Supplied data START

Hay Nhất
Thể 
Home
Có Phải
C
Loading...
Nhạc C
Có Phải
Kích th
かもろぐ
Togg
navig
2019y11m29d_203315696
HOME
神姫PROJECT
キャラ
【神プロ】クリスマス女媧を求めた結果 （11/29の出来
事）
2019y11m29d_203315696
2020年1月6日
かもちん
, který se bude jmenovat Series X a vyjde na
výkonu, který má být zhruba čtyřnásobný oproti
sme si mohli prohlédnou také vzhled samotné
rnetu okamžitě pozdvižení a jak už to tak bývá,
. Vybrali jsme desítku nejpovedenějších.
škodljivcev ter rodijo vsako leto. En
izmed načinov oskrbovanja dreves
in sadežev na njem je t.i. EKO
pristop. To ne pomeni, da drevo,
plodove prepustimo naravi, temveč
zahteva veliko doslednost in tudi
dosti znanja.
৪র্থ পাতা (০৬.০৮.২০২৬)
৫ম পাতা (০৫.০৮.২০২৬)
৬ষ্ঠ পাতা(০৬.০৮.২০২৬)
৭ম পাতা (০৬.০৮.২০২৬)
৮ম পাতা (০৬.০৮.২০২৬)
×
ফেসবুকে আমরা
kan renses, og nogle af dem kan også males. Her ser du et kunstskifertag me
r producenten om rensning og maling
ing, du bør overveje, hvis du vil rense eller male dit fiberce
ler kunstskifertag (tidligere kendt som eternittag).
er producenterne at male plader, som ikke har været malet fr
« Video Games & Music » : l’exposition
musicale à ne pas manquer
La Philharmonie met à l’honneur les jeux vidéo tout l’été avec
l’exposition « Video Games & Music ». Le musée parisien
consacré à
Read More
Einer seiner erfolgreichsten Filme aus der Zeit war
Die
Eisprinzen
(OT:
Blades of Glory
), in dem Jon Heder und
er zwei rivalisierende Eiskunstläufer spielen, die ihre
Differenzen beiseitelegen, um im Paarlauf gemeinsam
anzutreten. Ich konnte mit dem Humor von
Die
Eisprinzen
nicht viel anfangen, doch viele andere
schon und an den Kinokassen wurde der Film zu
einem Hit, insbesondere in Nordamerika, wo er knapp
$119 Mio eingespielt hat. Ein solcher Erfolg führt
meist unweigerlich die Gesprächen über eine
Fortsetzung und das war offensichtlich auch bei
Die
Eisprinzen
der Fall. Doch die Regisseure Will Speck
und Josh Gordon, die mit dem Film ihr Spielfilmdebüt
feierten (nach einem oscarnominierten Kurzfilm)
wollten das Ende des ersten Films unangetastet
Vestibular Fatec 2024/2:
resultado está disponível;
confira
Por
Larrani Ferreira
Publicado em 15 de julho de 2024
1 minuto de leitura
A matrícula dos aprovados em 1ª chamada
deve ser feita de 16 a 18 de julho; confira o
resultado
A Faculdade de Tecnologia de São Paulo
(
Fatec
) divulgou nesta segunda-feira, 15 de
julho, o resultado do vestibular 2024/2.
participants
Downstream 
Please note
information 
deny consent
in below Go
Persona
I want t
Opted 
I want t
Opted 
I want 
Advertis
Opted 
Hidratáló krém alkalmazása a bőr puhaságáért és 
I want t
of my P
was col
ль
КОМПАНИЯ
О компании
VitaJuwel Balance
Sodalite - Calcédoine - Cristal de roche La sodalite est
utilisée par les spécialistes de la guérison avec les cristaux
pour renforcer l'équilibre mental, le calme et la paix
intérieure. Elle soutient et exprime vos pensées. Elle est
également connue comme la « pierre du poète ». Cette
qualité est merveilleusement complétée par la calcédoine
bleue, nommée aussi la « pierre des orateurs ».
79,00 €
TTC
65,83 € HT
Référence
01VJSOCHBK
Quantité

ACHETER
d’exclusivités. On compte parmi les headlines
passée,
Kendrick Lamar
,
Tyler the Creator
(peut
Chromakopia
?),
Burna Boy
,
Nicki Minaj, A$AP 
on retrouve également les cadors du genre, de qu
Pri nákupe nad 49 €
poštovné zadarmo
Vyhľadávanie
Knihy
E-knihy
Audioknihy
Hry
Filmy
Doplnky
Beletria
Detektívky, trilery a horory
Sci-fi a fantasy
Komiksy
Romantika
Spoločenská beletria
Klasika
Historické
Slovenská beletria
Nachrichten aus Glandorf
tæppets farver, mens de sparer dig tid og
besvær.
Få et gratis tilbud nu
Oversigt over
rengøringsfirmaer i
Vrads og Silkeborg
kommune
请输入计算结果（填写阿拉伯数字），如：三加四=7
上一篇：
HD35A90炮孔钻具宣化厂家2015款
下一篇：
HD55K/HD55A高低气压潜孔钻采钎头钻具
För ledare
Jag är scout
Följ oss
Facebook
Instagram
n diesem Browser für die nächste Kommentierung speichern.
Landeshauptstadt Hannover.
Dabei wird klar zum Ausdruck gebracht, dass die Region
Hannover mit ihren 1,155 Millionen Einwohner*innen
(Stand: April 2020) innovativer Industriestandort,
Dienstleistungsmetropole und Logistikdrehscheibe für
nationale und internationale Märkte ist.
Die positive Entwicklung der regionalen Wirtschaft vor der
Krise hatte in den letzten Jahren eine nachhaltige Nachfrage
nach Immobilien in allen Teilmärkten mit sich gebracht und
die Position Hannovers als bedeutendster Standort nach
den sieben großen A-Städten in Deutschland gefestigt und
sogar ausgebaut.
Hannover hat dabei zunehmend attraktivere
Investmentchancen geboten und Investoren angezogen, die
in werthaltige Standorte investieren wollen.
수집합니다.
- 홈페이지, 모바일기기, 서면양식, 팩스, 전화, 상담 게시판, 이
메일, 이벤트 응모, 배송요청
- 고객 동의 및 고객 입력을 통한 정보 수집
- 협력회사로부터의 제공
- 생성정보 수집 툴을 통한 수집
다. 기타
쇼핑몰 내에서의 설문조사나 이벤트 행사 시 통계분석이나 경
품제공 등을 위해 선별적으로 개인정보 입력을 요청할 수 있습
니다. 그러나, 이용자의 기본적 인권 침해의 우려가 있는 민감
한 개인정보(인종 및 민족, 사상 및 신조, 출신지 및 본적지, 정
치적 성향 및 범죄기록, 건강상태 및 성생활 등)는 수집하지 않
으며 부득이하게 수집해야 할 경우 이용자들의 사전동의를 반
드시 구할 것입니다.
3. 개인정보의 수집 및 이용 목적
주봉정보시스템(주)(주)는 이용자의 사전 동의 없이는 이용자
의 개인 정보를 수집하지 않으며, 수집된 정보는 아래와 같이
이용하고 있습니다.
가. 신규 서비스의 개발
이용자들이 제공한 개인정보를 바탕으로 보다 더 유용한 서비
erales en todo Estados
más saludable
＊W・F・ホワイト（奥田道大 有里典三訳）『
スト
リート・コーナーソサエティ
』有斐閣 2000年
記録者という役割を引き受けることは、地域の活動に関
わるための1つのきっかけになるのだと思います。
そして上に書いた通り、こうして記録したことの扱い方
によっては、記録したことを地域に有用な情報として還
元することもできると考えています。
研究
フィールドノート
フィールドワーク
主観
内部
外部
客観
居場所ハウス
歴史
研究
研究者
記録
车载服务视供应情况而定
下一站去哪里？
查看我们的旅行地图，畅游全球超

Supplied data END

- **Directive**:
Can you copy every line of the entries above, character for character and in the same order?

- **Answer space**:
Hay Nhất
Thể 
Home
Có Phải
C
Loading...
Nhạc C
Có Phải
Kích th
かもろぐ
Togg
navig
2019y11m29d_203315696
HOME
神姫PROJECT
キャラ
【神プロ】クリスマス女媧を求めた結果 （11/29の出来
事）
2019y11m29d_203315696
2020年1月6日
かもちん
, který se bude jmenovat Series X a vyjde na
výkonu, který má být zhruba čtyřnásobný oproti
sme si mohli prohlédnou také vzhled samotné
rnetu okamžitě pozdvižení a jak už to tak bývá,
. Vybrali jsme desítku nejpovedenějších.
škodljivcev ter rodijo vsako leto. En
izmed načinov oskrbovanja dreves
in sadežev na njem je t.i. EKO
pristop. To ne pomeni, da drevo,
plodove prepustimo naravi, temveč
zahteva veliko doslednost in tudi
dosti znanja.
৪র্থ পাতা (০৬.০৮.২০২৬)
৫ম পাতা (০৫.০৮.২০২৬)
৬ষ্ঠ পাতা(০৬.০৮.২০২৬)
৭ম পাতা (০৬.০৮.২০২৬)
৮ম পাতা (০৬.০৮.২০২৬)
×
ফেসবুকে আমরা
kan renses, og nogle af dem kan også males. Her ser du et kunstskifertag me
r producenten om rensning og maling
ing, du bør overveje, hvis du vil rense eller male dit fiberce
ler kunstskifertag (tidligere kendt som eternittag).
er producenterne at male plader, som ikke har været malet fr
« Video Games & Music » : l’exposition
musicale à ne pas manquer
La Philharmonie met à l’honneur les jeux vidéo tout l’été avec
l’exposition « Video Games & Music ». Le musée parisien
consacré à
Read More
Einer seiner erfolgreichsten Filme aus der Zeit war
Die
Eisprinzen
(OT:
Blades of Glory
), in dem Jon Heder und
er zwei rivalisierende Eiskunstläufer spielen, die ihre
Differenzen beiseitelegen, um im Paarlauf gemeinsam
anzutreten. Ich konnte mit dem Humor von
Die
Eisprinzen
nicht viel anfangen, doch viele andere
schon und an den Kinokassen wurde der Film zu
einem Hit, insbesondere in Nordamerika, wo er knapp
$119 Mio eingespielt hat. Ein solcher Erfolg führt
meist unweigerlich die Gesprächen über eine
Fortsetzung und das war offensichtlich auch bei
Die
Eisprinzen
der Fall. Doch die Regisseure Will Speck
und Josh Gordon, die mit dem Film ihr Spielfilmdebüt
feierten (nach einem oscarnominierten Kurzfilm)
wollten das Ende des ersten Films unangetastet
Vestibular Fatec 2024/2:
resultado está disponível;
confira
Por
Larrani Ferreira
Publicado em 15 de julho de 2024
1 minuto de leitura
A matrícula dos aprovados em 1ª chamada
deve ser feita de 16 a 18 de julho; confira o
resultado
A Faculdade de Tecnologia de São Paulo
(
Fatec
) divulgou nesta segunda-feira, 15 de
julho, o resultado do vestibular 2024/2.
participants
Downstream 
Please note
information 
deny consent
in below Go
Persona
I want t
Opted 
I want t
Opted 
I want 
Advertis
Opted 
Hidratáló krém alkalmazása a bőr puhaságáért és 
I want t
of my P
was col
ль
КОМПАНИЯ
О компании
VitaJuwel Balance
Sodalite - Calcédoine - Cristal de roche La sodalite est
utilisée par les spécialistes de la guérison avec les cristaux
pour renforcer l'équilibre mental, le calme et la paix
intérieure. Elle soutient et exprime vos pensées. Elle est
également connue comme la « pierre du poète ». Cette
qualité est merveilleusement complétée par la calcédoine
bleue, nommée aussi la « pierre des orateurs ».
79,00 €
TTC
65,83 € HT
Référence
01VJSOCHBK
Quantité

ACHETER
d’exclusivités. On compte parmi les headlines
passée,
Kendrick Lamar
,
Tyler the Creator
(peut
Chromakopia
?),
Burna Boy
,
Nicki Minaj, A$AP 
on retrouve également les cadors du genre, de qu
Pri nákupe nad 49 €
poštovné zadarmo
Vyhľadávanie
Knihy
E-knihy
Audioknihy
Hry
Filmy
Doplnky
Beletria
Detektívky, trilery a horory
Sci-fi a fantasy
Komiksy
Romantika
Spoločenská beletria
Klasika
Historické
Slovenská beletria
Nachrichten aus Glandorf
tæppets farver, mens de sparer dig tid og
besvær.
Få et gratis tilbud nu
Oversigt over
rengøringsfirmaer i
Vrads og Silkeborg
kommune
请输入计算结果（填写阿拉伯数字），如：三加四=7
上一篇：
HD35A90炮孔钻具宣化厂家2015款
下一篇：
HD55K/HD55A高低气压潜孔钻采钎头钻具
För ledare
Jag är scout
Följ oss
Facebook
Instagram
n diesem Browser für die nächste Kommentierung speichern.
Landeshauptstadt Hannover.
Dabei wird klar zum Ausdruck gebracht, dass die Region
Hannover mit ihren 1,155 Millionen Einwohner*innen
(Stand: April 2020) innovativer Industriestandort,
Dienstleistungsmetropole und Logistikdrehscheibe für
nationale und internationale Märkte ist.
Die positive Entwicklung der regionalen Wirtschaft vor der
Krise hatte in den letzten Jahren eine nachhaltige Nachfrage
nach Immobilien in allen Teilmärkten mit sich gebracht und
die Position Hannovers als bedeutendster Standort nach
den sieben großen A-Städten in Deutschland gefestigt und
sogar ausgebaut.
Hannover hat dabei zunehmend attraktivere
Investmentchancen geboten und Investoren angezogen, die
in werthaltige Standorte investieren wollen.
수집합니다.
- 홈페이지, 모바일기기, 서면양식, 팩스, 전화, 상담 게시판, 이
메일, 이벤트 응모, 배송요청
- 고객 동의 및 고객 입력을 통한 정보 수집
- 협력회사로부터의 제공
- 생성정보 수집 툴을 통한 수집
다. 기타
쇼핑몰 내에서의 설문조사나 이벤트 행사 시 통계분석이나 경
품제공 등을 위해 선별적으로 개인정보 입력을 요청할 수 있습
니다. 그러나, 이용자의 기본적 인권 침해의 우려가 있는 민감
한 개인정보(인종 및 민족, 사상 및 신조, 출신지 및 본적지, 정
치적 성향 및 범죄기록, 건강상태 및 성생활 등)는 수집하지 않
으며 부득이하게 수집해야 할 경우 이용자들의 사전동의를 반
드시 구할 것입니다.
3. 개인정보의 수집 및 이용 목적
주봉정보시스템(주)(주)는 이용자의 사전 동의 없이는 이용자
의 개인 정보를 수집하지 않으며, 수집된 정보는 아래와 같이
이용하고 있습니다.
가. 신규 서비스의 개발
이용자들이 제공한 개인정보를 바탕으로 보다 더 유용한 서비
erales en todo Estados
más saludable
＊W・F・ホワイト（奥田道大 有里典三訳）『
スト
リート・コーナーソサエティ
』有斐閣 2000年
記録者という役割を引き受けることは、地域の活動に関
わるための1つのきっかけになるのだと思います。
そして上に書いた通り、こうして記録したことの扱い方
によっては、記録したことを地域に有用な情報として還
元することもできると考えています。
研究
フィールドノート
フィールドワーク
主観
内部
外部
客観
居場所ハウス
歴史
研究
研究者
記録
车载服务视供应情况而定
下一站去哪里？
查看我们的旅行地图，畅游全球超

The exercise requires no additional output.